Frage an Paul Schäfer von Martin S. bezüglich Außenpolitik und internationale Beziehungen
Sehr geehrter Herr Schaefer,
mit Interesse habe ich Ihre Kleine Anfrage "Kosten der militärischen Intervention in Afghanistan" verfolgt und musste jetzt leider feststellen, dass die Bundesregierung seinem "Souverän" die Antwort zu den Kriegskosten nicht zumuten will und ein Staatsgeheimnis (VS) daraus gemacht hat. Leider gibt Drucksache 17/2026 keine Begründung hierfür, eine Staatsgefährdung durch eine Veröffentlichung der Kriegskosten kann ich allerdings nicht erkennen. Trotzdem vielen Dank für diese Anfrage, zumindest verantwortungsbewussten Abgeordneten stehen diese Informationen jetzt zur Verfügung. Wurde Ihnen eine Begründung für diese Geheimniskrämerei mitgeteilt?
Haben Sie Informationen, welche Unternehmen von dem Kriegseinsatz finanziell profitieren? Welche Verflechtungen gibt es zwischen diesen Unternehmen und Kriegsbefürwortern im Bundestag? Können Sie ausschließen, dass die Entscheidung für die Teilnahme am Krieg in Afghanistan hauptsächlich aus Amigo-verdient-viel-Geld-Gründen getroffen wurde (wie bei Atomenergie, Riesterrente+Rente mit 67, Steuersenkung für Hotelübernachtungen, Chip im Pass, usw., liesse sich unendlich fortsetzen)?
Mit freundlichen Grüßen
Martin Stuhlinger
Sehr geehrter Herr Stuhlinger,
eine umfassende Begründung für die Einstufung der Antwort auf meine Kleine Anfrage als Verschlusssache wurde mir nicht mitgeteilt; ich vermute indessen, dass die Entscheidung mit dem Anhang zusammenhängt, in dem recht detaillierte Zahlen z.B. zu den in Afghanistan eingesetzten Fahrzeugen aufgeführt waren. Über die Frage, ob und inwiefern es den Bestand des deutschen Staates oder das Leben deutscher Soldaten gefährden würde, wenn diese Zahlen öffentlich bekannt würden, will ich gar nicht weiter spekulieren; festzuhalten bleibt, dass mit der Einstufung der gesamten Drucksache durchaus auch interessante - aber eben nicht sicherheitsrelevante - Informationen dem Zugriff der Öffentlichkeit entzogen wurden. Das fügt sich nahtlos in die bisherige Kommunikationsstrategie der Bundesregierung zu diesem unpopulären Kriegseinsatz, die von Intransparenz und Vernebelungsversuchen gekennzeichnet ist.

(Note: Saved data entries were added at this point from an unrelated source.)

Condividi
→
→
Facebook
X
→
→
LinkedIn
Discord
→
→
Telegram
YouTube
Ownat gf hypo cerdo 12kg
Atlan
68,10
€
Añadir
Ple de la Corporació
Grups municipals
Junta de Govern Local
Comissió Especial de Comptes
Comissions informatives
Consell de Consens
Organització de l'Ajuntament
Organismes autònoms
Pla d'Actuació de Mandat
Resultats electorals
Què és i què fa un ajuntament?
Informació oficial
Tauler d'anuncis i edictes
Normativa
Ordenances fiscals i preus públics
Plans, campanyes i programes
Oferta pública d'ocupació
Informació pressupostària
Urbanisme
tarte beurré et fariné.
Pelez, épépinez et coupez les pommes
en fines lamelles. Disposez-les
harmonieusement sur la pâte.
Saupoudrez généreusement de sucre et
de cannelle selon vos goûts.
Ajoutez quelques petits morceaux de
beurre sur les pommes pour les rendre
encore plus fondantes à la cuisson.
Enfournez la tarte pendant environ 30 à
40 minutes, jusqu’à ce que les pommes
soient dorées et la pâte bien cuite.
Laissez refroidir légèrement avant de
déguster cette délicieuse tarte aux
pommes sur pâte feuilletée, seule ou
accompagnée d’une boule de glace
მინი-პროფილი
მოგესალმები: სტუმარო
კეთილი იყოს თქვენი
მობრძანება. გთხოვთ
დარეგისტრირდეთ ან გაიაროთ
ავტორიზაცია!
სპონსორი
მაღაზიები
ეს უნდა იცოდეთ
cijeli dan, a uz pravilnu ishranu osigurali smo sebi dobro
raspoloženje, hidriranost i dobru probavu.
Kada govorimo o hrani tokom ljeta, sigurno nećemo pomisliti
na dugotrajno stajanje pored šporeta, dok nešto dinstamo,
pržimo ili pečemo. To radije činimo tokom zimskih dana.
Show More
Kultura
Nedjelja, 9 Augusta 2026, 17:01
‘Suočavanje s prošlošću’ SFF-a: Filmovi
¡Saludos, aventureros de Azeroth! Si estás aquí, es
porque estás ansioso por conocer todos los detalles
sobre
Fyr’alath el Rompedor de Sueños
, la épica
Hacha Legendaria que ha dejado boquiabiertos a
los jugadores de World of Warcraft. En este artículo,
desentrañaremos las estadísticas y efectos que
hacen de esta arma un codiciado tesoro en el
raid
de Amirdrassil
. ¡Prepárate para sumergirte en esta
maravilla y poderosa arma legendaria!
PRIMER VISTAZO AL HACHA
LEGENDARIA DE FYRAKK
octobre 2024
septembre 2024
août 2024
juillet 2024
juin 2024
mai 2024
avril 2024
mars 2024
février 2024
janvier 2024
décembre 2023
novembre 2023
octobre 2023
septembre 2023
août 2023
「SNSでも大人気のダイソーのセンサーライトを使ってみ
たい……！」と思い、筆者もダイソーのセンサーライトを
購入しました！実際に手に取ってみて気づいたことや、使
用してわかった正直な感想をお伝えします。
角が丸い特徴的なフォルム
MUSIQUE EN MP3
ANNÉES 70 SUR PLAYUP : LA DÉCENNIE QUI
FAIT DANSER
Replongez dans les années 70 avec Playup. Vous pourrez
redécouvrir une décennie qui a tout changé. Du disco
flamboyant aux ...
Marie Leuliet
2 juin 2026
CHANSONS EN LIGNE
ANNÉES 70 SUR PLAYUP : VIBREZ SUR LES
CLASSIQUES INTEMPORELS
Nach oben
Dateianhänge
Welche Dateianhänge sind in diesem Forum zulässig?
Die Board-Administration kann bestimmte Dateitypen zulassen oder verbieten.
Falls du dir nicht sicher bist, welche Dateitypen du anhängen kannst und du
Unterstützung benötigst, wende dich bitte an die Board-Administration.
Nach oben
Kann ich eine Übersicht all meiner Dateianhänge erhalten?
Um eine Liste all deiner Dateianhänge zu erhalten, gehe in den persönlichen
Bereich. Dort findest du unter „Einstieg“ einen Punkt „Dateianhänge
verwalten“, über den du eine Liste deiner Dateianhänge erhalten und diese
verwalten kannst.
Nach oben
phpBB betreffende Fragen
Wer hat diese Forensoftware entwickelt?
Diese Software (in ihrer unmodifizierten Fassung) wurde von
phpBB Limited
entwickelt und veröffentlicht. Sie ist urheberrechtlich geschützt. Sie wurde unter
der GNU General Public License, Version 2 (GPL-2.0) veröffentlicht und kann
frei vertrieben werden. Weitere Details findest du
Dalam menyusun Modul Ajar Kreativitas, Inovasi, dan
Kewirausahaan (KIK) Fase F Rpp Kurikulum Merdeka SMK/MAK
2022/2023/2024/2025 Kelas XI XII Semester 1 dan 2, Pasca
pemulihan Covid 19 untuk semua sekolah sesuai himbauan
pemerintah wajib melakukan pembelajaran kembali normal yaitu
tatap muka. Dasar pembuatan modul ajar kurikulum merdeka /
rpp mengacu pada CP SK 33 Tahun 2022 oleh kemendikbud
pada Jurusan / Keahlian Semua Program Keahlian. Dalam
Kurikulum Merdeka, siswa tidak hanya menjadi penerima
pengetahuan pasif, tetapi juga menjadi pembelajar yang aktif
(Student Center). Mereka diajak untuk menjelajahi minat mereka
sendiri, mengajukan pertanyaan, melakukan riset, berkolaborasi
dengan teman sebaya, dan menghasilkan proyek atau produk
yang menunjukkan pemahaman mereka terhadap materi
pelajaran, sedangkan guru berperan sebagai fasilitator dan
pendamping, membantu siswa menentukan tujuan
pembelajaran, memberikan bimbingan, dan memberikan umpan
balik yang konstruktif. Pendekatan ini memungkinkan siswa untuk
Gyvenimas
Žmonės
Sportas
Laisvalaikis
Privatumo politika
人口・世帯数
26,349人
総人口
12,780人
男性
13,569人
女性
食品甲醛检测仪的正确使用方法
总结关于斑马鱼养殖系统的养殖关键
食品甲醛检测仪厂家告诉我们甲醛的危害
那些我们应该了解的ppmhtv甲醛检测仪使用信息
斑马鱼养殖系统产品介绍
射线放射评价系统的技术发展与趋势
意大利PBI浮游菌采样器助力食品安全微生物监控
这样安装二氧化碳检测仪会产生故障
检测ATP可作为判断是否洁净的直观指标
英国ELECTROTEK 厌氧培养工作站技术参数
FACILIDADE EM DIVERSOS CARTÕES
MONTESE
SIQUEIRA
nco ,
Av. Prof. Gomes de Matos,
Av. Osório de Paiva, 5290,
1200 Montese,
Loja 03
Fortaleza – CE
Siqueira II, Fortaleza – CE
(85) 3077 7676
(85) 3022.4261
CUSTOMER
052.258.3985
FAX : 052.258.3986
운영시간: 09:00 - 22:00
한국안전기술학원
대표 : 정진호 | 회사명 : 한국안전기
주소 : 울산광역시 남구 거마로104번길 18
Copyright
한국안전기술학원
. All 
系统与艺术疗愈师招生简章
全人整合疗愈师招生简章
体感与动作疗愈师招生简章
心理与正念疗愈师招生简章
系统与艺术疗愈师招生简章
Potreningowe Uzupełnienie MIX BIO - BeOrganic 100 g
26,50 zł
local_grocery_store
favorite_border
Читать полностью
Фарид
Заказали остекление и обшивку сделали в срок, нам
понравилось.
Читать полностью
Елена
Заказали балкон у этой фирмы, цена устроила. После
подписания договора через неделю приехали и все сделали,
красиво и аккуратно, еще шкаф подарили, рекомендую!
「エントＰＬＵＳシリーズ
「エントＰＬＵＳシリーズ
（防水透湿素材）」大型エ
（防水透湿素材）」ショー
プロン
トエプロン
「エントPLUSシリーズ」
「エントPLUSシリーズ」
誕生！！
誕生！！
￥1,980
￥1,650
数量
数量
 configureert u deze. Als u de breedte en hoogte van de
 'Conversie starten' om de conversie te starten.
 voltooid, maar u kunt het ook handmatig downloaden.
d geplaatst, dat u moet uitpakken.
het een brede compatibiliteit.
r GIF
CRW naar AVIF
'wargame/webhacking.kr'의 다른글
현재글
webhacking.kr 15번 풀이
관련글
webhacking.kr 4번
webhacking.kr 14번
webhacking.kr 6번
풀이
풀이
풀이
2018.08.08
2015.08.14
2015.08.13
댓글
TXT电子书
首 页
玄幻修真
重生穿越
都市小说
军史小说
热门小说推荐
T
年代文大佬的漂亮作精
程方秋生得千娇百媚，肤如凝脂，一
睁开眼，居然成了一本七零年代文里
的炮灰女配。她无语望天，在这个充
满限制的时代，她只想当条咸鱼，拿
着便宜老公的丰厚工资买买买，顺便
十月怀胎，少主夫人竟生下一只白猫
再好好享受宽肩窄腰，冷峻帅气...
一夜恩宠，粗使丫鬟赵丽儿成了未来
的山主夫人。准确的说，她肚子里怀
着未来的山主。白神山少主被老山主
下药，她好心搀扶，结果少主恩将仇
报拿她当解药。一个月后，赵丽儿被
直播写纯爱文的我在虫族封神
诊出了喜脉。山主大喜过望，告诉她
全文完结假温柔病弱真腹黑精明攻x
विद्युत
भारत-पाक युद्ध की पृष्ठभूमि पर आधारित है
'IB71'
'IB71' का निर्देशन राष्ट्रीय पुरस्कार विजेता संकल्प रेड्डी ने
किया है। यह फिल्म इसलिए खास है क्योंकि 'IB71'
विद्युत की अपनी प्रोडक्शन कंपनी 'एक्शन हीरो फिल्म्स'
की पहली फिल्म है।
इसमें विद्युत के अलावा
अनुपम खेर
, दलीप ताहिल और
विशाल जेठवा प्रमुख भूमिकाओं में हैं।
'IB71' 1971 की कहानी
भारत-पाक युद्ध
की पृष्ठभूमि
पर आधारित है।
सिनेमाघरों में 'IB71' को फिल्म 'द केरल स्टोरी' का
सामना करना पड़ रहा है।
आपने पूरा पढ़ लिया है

Übrigens auch gegenüber Abgeordneten:
Wichtige Dokumente zum Afghanistankrieg, insbesondere zum Einsatz von Spezialkräften und dem Bombenangriff von Kunduz, lagern in der Geheimschutzstelle und sind nur einer Handvoll Parlamentarier zugänglich. Auch die Informationen, die im Verteidigungsausschuss vorgetragen werden, erweisen sich oft als lückenhaft. Ich habe diese Informationspraxis in Ausschusssitzungen wie auch in öffentlichen Äußerungen wiederholt kritisiert und erwäge derzeit, sie auch gerichtlich prüfen zu lassen.
Zu den Verflechtungen von Unternehmen und Kriegsbefürwortern im Bundestag empfehle ich die von mir herausgegebene Broschüre „Die deutsche Rüstungslobby“ ( http://www.paulschaefer.info/fileadmin/lcmsschaefer/download/ruestungslobby.pdf ), in der verschiedene Einflussstrategien und -instrumente deutscher Rüstungsfirmen beleuchtet werden. Im Fall des Afghanistankrieges glaube ich allerdings nicht, dass die deutsche Beteiligung ausschließlich auf wirtschaftliche Interessen zurückzuführen ist. Gewichtiger dürfte die Bündnistreue innerhalb der NATO gewesen sein, die nach neuen Aufgaben gesucht hat und gern ein Vorzeigeprojekt für die Fähigkeit, als globale Ordnungsmacht zu fungieren, gehabt hätte.
Das macht die Sache nicht besser, aber es hebt sie auf eine andere Ebene: Die Auseinandersetzung mit dem Afghanistankrieg ist nicht möglich ohne die Auseinandersetzung mit der Rolle der NATO in der Welt und Deutschlands in der NATO. Dringlicher als hier und dort den einen oder anderen Rüstungs-„Amigo“ zu enttarnen ist das Eintreten für eine Überwindung der NATO, für eine friedensorientierte Außen- und Sicherheitspolitik, für das globale Gewaltmonopol der UNO und für die Etablierung neuer Sicherheitspartnerschaften.